My opinion is that one should teach beginners proper art and not no-goes, just for the sake of simplicity. Therefore, sorry to not appreciate at all the effort you have put into this video.
Relax, have a glass of wine, and lay off the caps lock for 7 days until you recover.
@@MangoldProject It simply is not good quality what you teach. Do you know "The Rule of the Octave"? Do you know why a good voicing uses "counterpoint" and what it means? Do you know why since ever in music composition one did avoid parallel 5ths and 8ths?

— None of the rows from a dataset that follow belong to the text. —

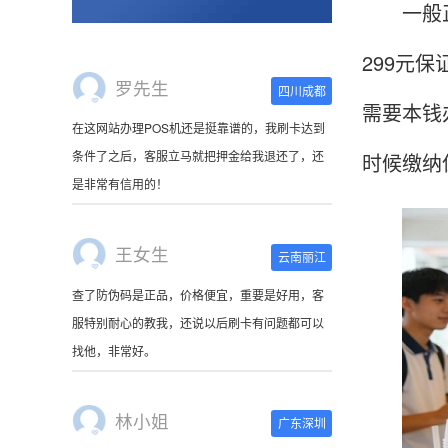
一般正
299元
罗先生
四川成都
在这网站办理POS机还是挺靠谱的，我刷卡达到
需要本钱
条件了之后，客服立马就把押金给我退还了，还
时候缴纳
是非常有信用的！
王女生
云南丽江
查了防伪码是正品，价格便宜，重要是好用，客
服特别耐心的教我，还说以后刷卡有问题都可以
找他，非常好。
林小姐
广东深圳
刷卡器收到了，很萌啊。使用起来很方便，非常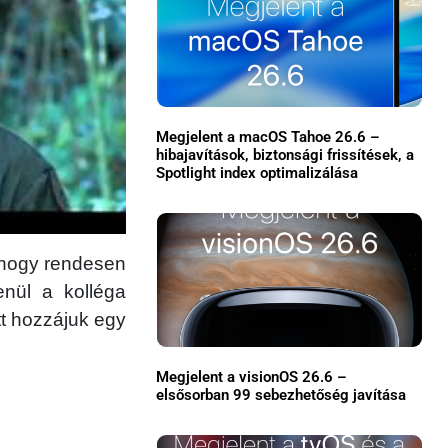
Megjelent a macOS Tahoe 26.6 –
hibajavítások, biztonsági frissítések, a
Spotlight index optimalizálása
×
t hogy rendesen
enül a kolléga
tt hozzájuk egy
Megjelent a visionOS 26.6 –
elsősorban 99 sebezhetőség javítása
Főoldal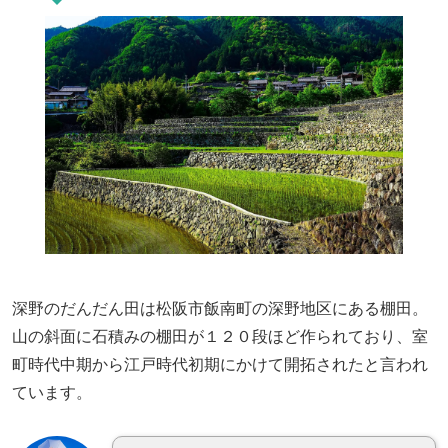
深野のだんだん田は松阪市飯南町の深野地区にある棚田。
山の斜面に石積みの棚田が１２０段ほど作られており、室
町時代中期から江戸時代初期にかけて開拓されたと言われ
ています。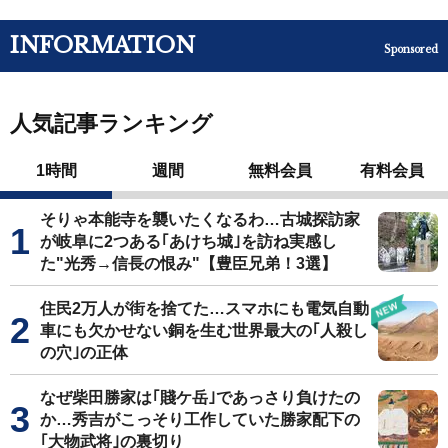
INFORMATION
Sponsored
人気記事ランキング
1時間
週間
無料会員
有料会員
そりゃ本能寺を襲いたくなるわ…古城探訪家
が岐阜に2つある｢あけち城｣を訪ね実感し
た"光秀→信長の恨み"【豊臣兄弟！3選】
住民2万人が街を捨てた…スマホにも電気自動
車にも欠かせない銅を生む世界最大の｢人殺し
の穴｣の正体
なぜ柴田勝家は｢賤ケ岳｣であっさり負けたの
か…秀吉がこっそり工作していた勝家配下の
｢大物武将｣の裏切り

Your teaching to "beginners" leads them simply onto an ugly track that disregards any basics of harmonization, sorry that I have to mention that. You should know that, if you ever have studied some bit of harmonization. Sorry, but I very strongly disagree with you as I have the impression that you do not really know the fundamentals of harmonization, do you? Why on earth do you teach parallel 5ths? Why do you not mention inversions for avoiding parallel movements? The videos of "Music Matters" here on UA-cam for example are much, much more into the tricks of the art and still easy to understand, even for "beginners". Sorry to mention that, but the content of your video really does not even cover the very basics: It is leading interested beginners completely astray whilst you certainly know better. Well, anyone can publish on UA-cam. But then, please, do not call this a serious basic attempt to the harmonization of music. Avoiding of parallel 5ths and 8ths, and counterpoint movement are the very basics. We know that since 400 years. Why? Because it simply sounds way better. And this is not a matter of taste but of the principles of physics.
Fretted instrument players just had a brain freeze and daydreamed a bunch of open chords.